Way back in 1981, i turned up for my third drum lesson and began to play a snare drum piece that I had been practicing. After a few minutes, the drum tutor stopped me and asked if I wrote with my left hand... When I replied that i did, he muttered something about "that explains it!" and promptly got me to hold the drumsticks in traditional grip but in the opposite hands. Once I did this and started to lead with my left, things got much easier. It had never occurred to me that there was such a thing as a left handed drummer!
30 odd years later...Im posting various videos onto media such as youtube, both for my tuition practice and also demoing products for a well known drum store. This is when the comments began..... Usually along the lines of "hey dude, you're holding your sticks wrong!".. No, I reply, Im left handed.....I play everything the opposite way round. Then comes the comment that really drives me mad..."dude, theres no such thing as left handed drummers!!"

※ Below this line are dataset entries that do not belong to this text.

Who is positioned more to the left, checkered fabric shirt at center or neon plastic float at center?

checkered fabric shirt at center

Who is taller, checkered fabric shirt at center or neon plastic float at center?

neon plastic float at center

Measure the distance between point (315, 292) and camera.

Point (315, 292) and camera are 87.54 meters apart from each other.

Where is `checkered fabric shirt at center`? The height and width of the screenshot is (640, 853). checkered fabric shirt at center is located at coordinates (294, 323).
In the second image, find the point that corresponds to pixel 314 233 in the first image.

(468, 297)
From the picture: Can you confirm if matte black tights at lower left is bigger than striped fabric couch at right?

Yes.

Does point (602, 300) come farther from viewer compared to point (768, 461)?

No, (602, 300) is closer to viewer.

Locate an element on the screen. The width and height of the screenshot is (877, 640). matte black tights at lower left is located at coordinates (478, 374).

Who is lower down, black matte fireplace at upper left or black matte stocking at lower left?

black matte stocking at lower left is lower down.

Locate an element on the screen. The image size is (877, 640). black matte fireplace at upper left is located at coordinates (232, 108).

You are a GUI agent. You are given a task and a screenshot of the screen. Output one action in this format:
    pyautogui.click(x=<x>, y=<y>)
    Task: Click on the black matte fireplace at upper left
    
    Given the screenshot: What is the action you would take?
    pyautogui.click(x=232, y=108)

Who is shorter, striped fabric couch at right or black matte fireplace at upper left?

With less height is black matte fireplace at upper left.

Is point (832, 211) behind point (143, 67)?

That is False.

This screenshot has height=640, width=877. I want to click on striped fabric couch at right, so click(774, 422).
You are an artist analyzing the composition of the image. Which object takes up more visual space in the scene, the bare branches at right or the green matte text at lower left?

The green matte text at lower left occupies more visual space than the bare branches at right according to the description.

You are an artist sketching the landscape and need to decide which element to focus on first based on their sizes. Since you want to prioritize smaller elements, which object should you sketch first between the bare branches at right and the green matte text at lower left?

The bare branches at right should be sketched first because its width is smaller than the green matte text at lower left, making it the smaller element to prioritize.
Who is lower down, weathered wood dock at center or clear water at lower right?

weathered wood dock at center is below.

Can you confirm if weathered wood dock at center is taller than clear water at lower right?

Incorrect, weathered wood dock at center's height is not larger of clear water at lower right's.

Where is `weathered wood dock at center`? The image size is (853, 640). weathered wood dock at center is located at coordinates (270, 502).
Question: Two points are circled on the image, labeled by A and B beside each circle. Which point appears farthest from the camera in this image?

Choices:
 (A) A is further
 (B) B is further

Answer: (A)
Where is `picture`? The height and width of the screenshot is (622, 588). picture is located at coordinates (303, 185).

I tend to count to 10, calm down a bit and then type a response, usually pointing out that if left handed drummers dont exist, someone better tell Phil Collins, Ian Paice, Pete Riley, Rod Morgenstein and many other top pro players. Or maybe they should check out some of the leading marching band drummers, such as the 4 left hookers in Field Marshall Montgomery pipe band. And yet STILL these annoying internet trolls with far too much time on their hands insist Ive made the whole thing up! Maybe I am a figment of my own imagination?? Or maybe there are more left handers, southpaws, left hookers......call us what you will, out there? No one bats an eye at the sight of a left handed guitarist, or batsman, or bowler, so whats so unbelievable about left handed drummers?
For any drummer starting out who is left handed... firstly try and play right handed, it will make life easier for you in the future when you have to use other peoples drumkits etc, but if it feels wrong, switch everything around and unleash your true, proud, left handed self!
If you have just decided to start drum lessons, firstly
I would always advise to get a few lessons under your
belt before buying anything.. Make sure that you enjoy
it and can see yourself continuing for the forseeable
future. Once you know drumming is for you, you will need to get a few basic items which I will cover in this blog post. Clicking on the product links will take you
to more detailed product pages with the option to purchase online..
OK, first up you will definitely need a pair of drumsticks.. there are sticks of all sizes etc available so I would recommend something of medium size and weight such as a 5A model. Go for decent Hickory wood sticks such as those made by Vic Firth (and their cheaper version, Nova, which are great value for money ). Another good item to own initially is a practice pad...this is a small rubber pad that you can practice your sticking patterns and rudiments on....it gives the feel and bounce of a real drum but is quiet and far cheaper! Popular models included the Billy Hyde Pad, and the Remo Tunable Practice Pad. These pads will last a lifetime and are invaluable for practicing at home. Another initial purchase might be a tutor book...your drum teacher will usually recommend one that he/she tends to like working from. For me, I tend to go for the Drumsense Volume 1 Book and CD, which gives a great introduction to playing the drum kit. This combination of sticks, pad and book will get you started and you'll soon make some good progress if you spend some time each day practicing.
After a while, you'll hopefully get the drumming bug and will want to practice more and more at home between lessons...this will mean buying a drum kit, either electronic or acoustic (each has their pros and cons)....
In todays blog post we'll look at entry level electronic drum kits. These have got extremely popular in recent years as the prices have got lower and the quality has improved. The market is now awash with chinese models under a wide variety of brand names, many of which are not particually good or robust. One exception to this is the Carlsbro CSD532, an affordable electronic kit with good sounds and a decent build quality. At around £259 its a great buy for the beginner and will really help you to make some progress with your drumming. You can plug in a mp3 player and drum along to your favourite songs, or use the onboard metronome to ensure that your playing is precise and in time.
The market leader in electronic drums is most definitely Roland, a well respected brand that produce some great kits at a wide range of price points. The entry level Roland TD-1K offers excellent sounds and a rack system that wont take up too much room in the house. It also features onboard play-along backing tracks and a metronome, so its ideal for serious practice. It uses rubber pads which feel fine, but if you fancy a mesh snare drum pad for an even more realistic feel and response, the next model up, the Roland TD-1KV might be the one for you. Either of these kits will give years of use as a great practice aid..just plug in a pair of headphones and drum away, without bothering the other people in the house or neighbours. They are laid out like a regular drumset, with pads for snare, toms and cymbals, and silent pedals for bass drum and hihat. This layout means that you are basically playing an industry standard 5 piece kit and have all that you need for a good few years worth of lessons. Even if you start to work towards drum exam grades, these kits have all the pads etc that you will need so you dont have to worry about out growing them and needing to upgrade for some time.